The major question of people looking to recover is whether they can do it without "getting fat," or whether those of us who have ultimately become overweight through disordered eating can recover and lose weight simultaneously.
That's tough. I think simultaneous recovery and weight loss would require a very motivated-towards-recovery person who's achieved a fairly stable balance in life.
In general I think that the more someone comes out of the life-dominating disorder and begins to mind other external things and be involved in other activities, the more able they are to lose weight without falling into relapse.
Balance and an understanding of why you want to lose weight are the necessary pieces of this, I think.Balance, to prevent weight loss from becoming the dominant priority in your life, and also to prevent it from being pushed completely out of your mind so you can avoid it alltogether.
And an understanding of why you want to lose weight is very important. Are you doing it for health, appearance, confidence, doing it for someone else...or what? Consideration of whether you really do need to lose weight, if you know what your natural/healthy weight was before it was affected by an ED, whether your weight and time goals are realistic are also important.
My experience with this has been mixed in the past. Often my relapses have stemmed from thoughts like, "I'll just lose all the weight and then be done with this, I'll recover in six weeks once the extra weight is gone." And sure, I start to lose weight, but it becomes my number one priority again, and once again I enter the endless cycle... My favorite quote gives hope for me as a person who has attempted recovery a number of times and relapsed each time. Each time it's been slightly different, I've grown in a different way, and this time I seem to have found a new balance between important things in life and weight loss.
I don't weigh myself. (Exception: I went to the doctor today. They weighed me...bitches.) It may be important to weigh yourself at the beginning of recovery, just to see where you are, where your disorder has gotten yourself. But I've found that those numbers really aren't critical in weight loss.
Instead of striving for a drop in the numbers, try going after an improvement in the feeling of your body.

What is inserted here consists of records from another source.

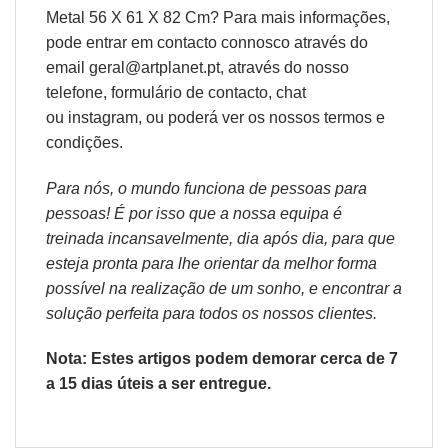
Metal 56 X 61 X 82 Cm? Para mais informações,
pode entrar em contacto connosco através do
email geral@artplanet.pt, através do nosso
telefone, formulário de
contacto
, chat
ou
instagram,
ou poderá ver os nossos
termos e
condições
.
Para nós, o mundo funciona de pessoas para
pessoas! É por isso que a nossa equipa é
treinada incansavelmente, dia após dia, para que
esteja pronta para lhe orientar da melhor forma
possível na realização de um sonho, e encontrar a
solução perfeita para todos os nossos clientes.
Nota: Estes artigos podem demorar cerca de 7
a 15 dias úteis a ser entregue.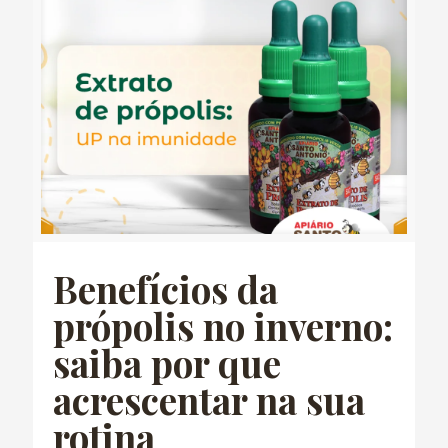
Benefícios da
própolis no inverno:
saiba por que
acrescentar na sua
rotina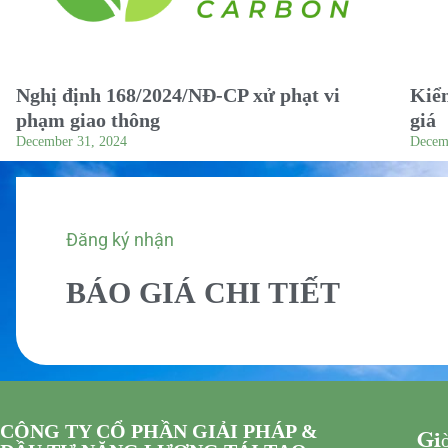
Nghị định 168/2024/NĐ-CP xử phạt vi
Kiểm
phạm giao thông
giá
December 31, 2024
Decem
Đăng ký nhận
BÁO GIÁ CHI TIẾT
CÔNG TY CỔ PHẦN GIẢI PHÁP &
Giờ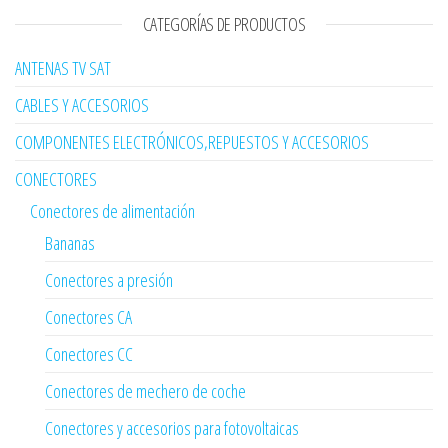
CATEGORÍAS DE PRODUCTOS
ANTENAS TV SAT
CABLES Y ACCESORIOS
COMPONENTES ELECTRÓNICOS,REPUESTOS Y ACCESORIOS
CONECTORES
Conectores de alimentación
Bananas
Conectores a presión
Conectores CA
Conectores CC
Conectores de mechero de coche
Conectores y accesorios para fotovoltaicas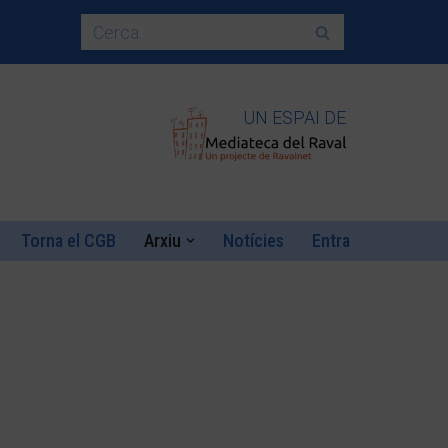
UN ESPAI DE
Torna el CGB
Arxiu
Notícies
Entra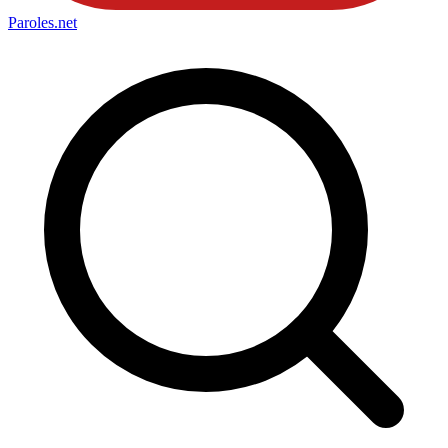
Paroles
.net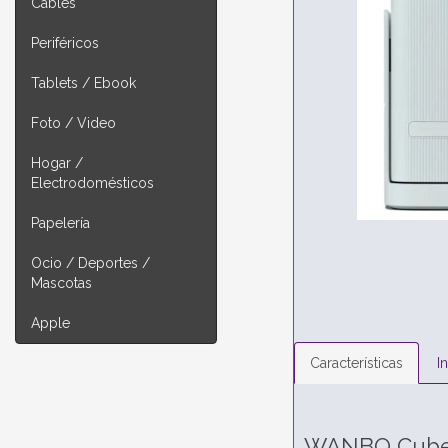
Cables
Periféricos
Tablets / Ebook
Foto / Video
Hogar /
Electrodomésticos
Papelería
Ocio / Deportes /
Mascotas
Apple
Características
I
WANBO Cube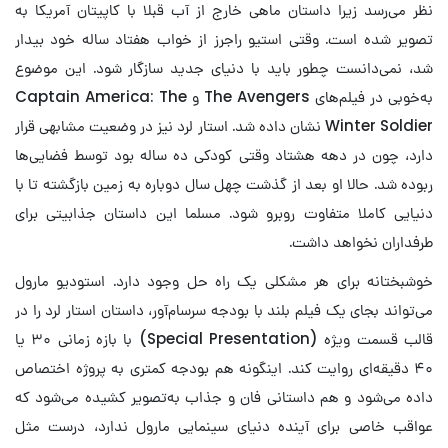
نظر می‌رسد زیرا داستان ماهی خارج از آب قبلا با کاپیتان آمریکا به
تصویر شده است. وقتی استیو راجرز از خواب هفتاد ساله خود بیدار
شد، نمی‌دانست چطور باید با دنیای جدید سازگار شود. این موضوع
به‌خوبی در فیلم‌های The Avengers و Captain America: The
Winter Soldier نشان داده شد. استار لرد نیز در وضعیت مشابهی قرار
دارد، چون در دهه هشتاد وقتی کودکی ده ساله بود توسط فضایی‌ها
ربوده شد. حالا او بعد از گذشت چهل سال دوباره به زمین بازگشته تا با
دنیایی کاملا متفاوت روبرو شود. مسلما این داستان جذابیتی برای
طرفداران نخواهد داشت.
خوشبختانه برای هر مشکلی یک راه حل وجود دارد. استودیو مارول
می‌تواند بجای یک فیلم بلند با بودجه سرسام‌آور، داستان استار لرد را در
قالب قسمت ویژه (Special Presentation) با بازه زمانی ۳۰ یا
۴۰ دقیقه‌ای روایت کند. اینگونه هم بودجه کمتری به پروژه اختصاص
داده می‌شود و هم داستانی فان و جذاب به‌تصویر کشیده می‌شود که
عواقب خاصی برای آینده دنیای سینمایی مارول ندارد، درست مثل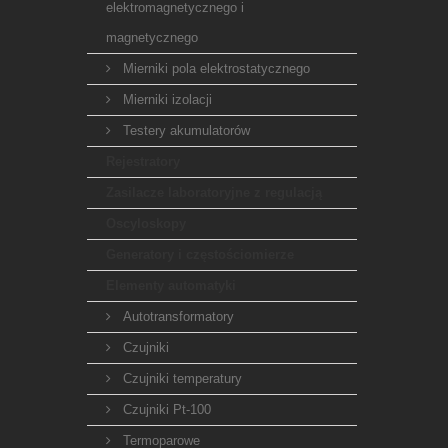
elektromagnetycznego i
magnetycznego
Mierniki pola elektrostatycznego
Mierniki izolacji
Testery akumulatorów
Rejestratory
Zasilacze laboratoryjne z regulacją
Oscyloskopy
Generatory i częstościomierze
Elementy automatyki
Autotransformatory
Czujniki
Czujniki temperatury
Czujniki Pt-100
Termoparowe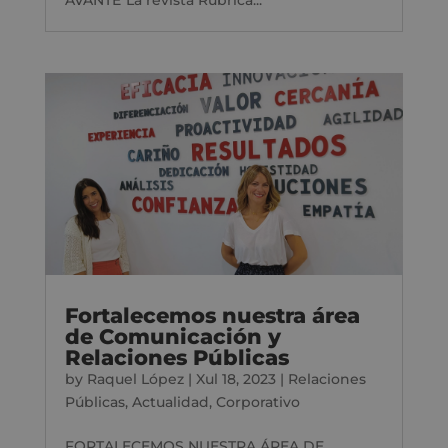
AVANTE"La revista Rúbrica...
Fortalecemos nuestra área
de Comunicación y
Relaciones Públicas
by
Raquel López
|
Xul 18, 2023
|
Relaciones
Públicas
,
Actualidad
,
Corporativo
FORTALECEMOS NUESTRA ÁREA DE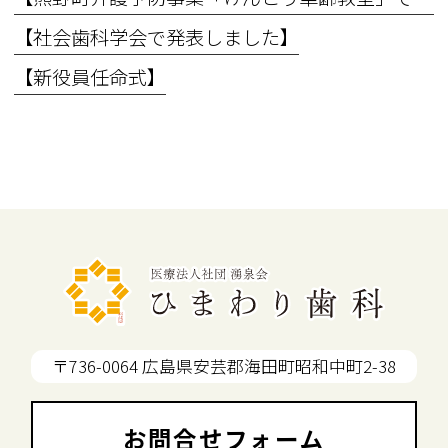
【社会歯科学会で発表しました】
【新役員任命式】
〒736-0064 広島県安芸郡海田町昭和中町2-38
お問合せフォーム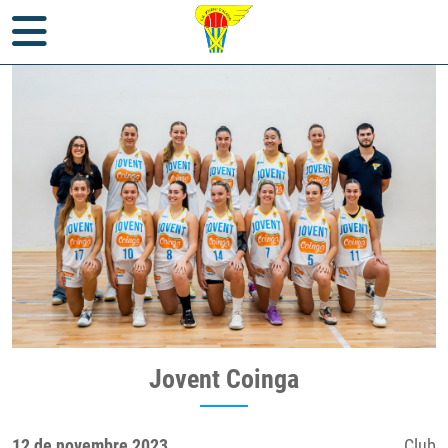
Inici
>
Notícies
>
Club
> Jovent Coinga
Jovent Coinga
12 de novembre 2023
Club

Changes I've noticed that have had nothing to do with my weight in pounds have been:° Difference in the way my body/muscles feel from the outside - getting firmer slowly but surely
° Feeling fatigued at the end of the day in my body and getting a full night's sleep
° Waking up feeling energized, rather than "hung over" from a binge or exhausted and starving
° I can actually feel the new balance in my body's water/salt levels - for the past month of binging I've had edema/binge-hang-over feelings in my hands, face, legs, feet, and now they all feel...just healthy
° Exercising isn't a punishment, a requirement, a disappointment if neglected. I enjoy going out on walks and although I totally allow myself to just walk for 15 minutes at a time, I usually end up walking for longer than I'd intended to. And if I only go out for one 15 minute walk in one day, that's all right, as long as I've done other worthwhile things with my time.

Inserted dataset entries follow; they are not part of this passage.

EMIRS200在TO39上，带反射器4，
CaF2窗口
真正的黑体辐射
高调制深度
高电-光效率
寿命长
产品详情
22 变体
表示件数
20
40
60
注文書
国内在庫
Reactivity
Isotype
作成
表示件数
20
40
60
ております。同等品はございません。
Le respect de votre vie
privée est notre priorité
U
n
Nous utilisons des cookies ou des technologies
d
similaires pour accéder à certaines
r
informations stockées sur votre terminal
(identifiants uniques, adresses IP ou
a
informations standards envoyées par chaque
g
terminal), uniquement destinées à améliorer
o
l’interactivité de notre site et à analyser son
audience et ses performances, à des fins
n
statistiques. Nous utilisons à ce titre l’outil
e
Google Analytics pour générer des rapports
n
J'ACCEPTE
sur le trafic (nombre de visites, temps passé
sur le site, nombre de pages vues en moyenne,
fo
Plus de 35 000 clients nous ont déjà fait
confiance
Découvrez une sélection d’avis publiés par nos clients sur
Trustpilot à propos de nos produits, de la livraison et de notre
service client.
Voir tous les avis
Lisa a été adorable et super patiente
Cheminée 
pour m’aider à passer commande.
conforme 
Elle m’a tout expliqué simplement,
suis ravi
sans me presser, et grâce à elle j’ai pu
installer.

° That lovely feeling of sore, strengh-building muscles is back, and not in an "oh my god, I'm going to pass out/fall over" way. I ran up three flights of stairs to my doctor's office today and felt neither like I was going to pass out from not eating enough to fuel that, nor that I wanted to fall over or puke from eating too much.

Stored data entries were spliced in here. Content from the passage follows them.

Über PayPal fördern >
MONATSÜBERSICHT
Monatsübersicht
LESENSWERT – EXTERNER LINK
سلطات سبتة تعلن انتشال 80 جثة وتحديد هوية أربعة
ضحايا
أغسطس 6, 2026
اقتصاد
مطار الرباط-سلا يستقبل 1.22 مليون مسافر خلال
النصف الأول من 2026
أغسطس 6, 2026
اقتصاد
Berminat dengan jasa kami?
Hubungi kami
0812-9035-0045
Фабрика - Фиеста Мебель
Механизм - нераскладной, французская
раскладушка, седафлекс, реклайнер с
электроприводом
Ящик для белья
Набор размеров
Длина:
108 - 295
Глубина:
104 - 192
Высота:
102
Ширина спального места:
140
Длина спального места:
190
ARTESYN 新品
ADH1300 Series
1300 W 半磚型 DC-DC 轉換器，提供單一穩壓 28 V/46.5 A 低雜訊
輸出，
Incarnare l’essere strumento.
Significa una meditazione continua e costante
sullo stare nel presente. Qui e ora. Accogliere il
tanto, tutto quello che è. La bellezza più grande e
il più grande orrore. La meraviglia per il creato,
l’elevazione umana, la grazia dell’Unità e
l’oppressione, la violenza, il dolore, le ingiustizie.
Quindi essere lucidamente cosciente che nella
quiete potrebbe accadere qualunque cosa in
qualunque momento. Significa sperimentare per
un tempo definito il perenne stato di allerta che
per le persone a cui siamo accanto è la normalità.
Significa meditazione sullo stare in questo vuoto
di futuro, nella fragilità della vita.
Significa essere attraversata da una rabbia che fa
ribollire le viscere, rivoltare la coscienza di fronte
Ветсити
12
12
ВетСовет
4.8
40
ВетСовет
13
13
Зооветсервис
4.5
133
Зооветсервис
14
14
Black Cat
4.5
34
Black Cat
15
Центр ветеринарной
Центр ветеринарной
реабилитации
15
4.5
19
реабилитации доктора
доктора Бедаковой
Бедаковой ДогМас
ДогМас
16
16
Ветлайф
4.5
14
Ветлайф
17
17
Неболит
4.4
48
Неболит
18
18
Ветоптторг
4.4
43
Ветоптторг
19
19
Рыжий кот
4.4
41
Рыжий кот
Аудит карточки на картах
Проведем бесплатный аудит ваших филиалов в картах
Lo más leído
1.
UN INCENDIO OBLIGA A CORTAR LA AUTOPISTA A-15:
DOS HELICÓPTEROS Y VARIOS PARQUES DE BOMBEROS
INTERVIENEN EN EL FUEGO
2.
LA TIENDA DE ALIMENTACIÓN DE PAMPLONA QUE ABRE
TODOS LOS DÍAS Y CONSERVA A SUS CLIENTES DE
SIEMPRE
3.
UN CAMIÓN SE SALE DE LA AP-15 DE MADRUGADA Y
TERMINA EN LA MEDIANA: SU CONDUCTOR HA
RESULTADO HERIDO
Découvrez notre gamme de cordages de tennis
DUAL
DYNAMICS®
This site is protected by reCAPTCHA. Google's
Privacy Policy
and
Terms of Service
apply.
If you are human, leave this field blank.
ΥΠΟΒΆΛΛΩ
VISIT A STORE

° My stomach neither feels sunken in nor bloated when I wake up. My appetite and cravings are balancing out.
° I can wear clothes I haven't worn for a while - not because I've gotten smaller, but because I'm comfortable. I don't "feel fat" like I would even when I'd lost weight through restriction and I don't feel literally bloated from binging. I don't feel the need to hide my body completely.
° I danced and shook my butt in front of a friend who weighs exactly (she weighed herself in front of me today) 49 lbs less than I do. I had fun.
So, yeah, I think it's possible to recover and lose weight simultaneously.
But that doesn't mean denying the fact that you're still treating weight-loss as your priority/obsession and covering it up with "I need to lose the weight anyway."
It doesn't mean restricting or overexercising.
Imagine yourself in a year. You'll be at your ideal healthy weight, living healthily day to day, and you'll maintain it for years to come if you find that balance.